Efforts shall be made to appropriately present the license to use useful data, along with the scope of disclosing and sharing the data, or its disclosure/sharing flag status to the recipient of the data in order to prevent infringement on the rights of the holder of the copyright of the data. In a case where a collaborative research agreement or a Material Transfer Agreement (MTA) has been concluded, a license to use useful data shall be sought according to such an agreement.
To determine the status of data use without identifying recipients, it is necessary to ask the receivers to provide their information (such as the name and affiliation of a receiver), together with IP address and other records before downloading the data, in recognition of its being personal information. When the data is to be used as secondary-use results in research data, the license to use the useful data requires the requesting user to specify that they will provide information identifying the data providing source in the body of any published manuscript or to otherwise acknowledge the user’s research paper.
In preparing a license to use useful data, consideration should be given—such as including a provision to request that identifiers for references to source data or the author of the data should be used in the research paper—so that the readers of the research paper can refer to reference source data.
We request that researchers who use data from the CBS repository system (published or unpublished) in presentations and publications cite and acknowledge the CBS repository system and data production laboratory(s) for referenced dataset(s).

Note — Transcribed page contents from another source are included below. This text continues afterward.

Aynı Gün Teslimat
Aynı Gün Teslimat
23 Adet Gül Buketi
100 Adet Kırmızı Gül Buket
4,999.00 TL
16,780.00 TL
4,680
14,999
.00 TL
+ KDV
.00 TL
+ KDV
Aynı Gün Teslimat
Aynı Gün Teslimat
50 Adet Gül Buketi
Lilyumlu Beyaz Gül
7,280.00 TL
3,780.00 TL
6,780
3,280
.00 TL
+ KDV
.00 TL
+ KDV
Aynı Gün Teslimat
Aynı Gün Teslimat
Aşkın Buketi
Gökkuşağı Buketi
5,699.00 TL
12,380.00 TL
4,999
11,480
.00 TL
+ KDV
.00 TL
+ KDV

The CBS repository data (a.k.a. research data), tools, and resources are released under the Creative Commons Attribution 4.0 International (CC BY 4.0) License.
https://creativecommons.org/licenses/by/4.0/
Under this license external data users may freely download, analyze and publish results based on any open-access data and tools as soon as they are released, provided they give appropriate credit, a link to the license, and indicate if changes were made. This applies to all open-access datasets generated by individual CBS members, regardless of type or size.
Alternatively, computer programs may be released under an open-source license approved by the Open Source Initiative (https://opensource.org/licenses). External users are responsible for verifying the nature and terms of the license before using or distributing a program.
Researchers using unpublished data are encouraged to contact the data producers to discuss possible coordinated publications; however, this is optional.
If the data that researchers intended to use are not linked to any journal publication, they are encouraged to contact the data producers to correctly understand the procedures of how these data have been obtained.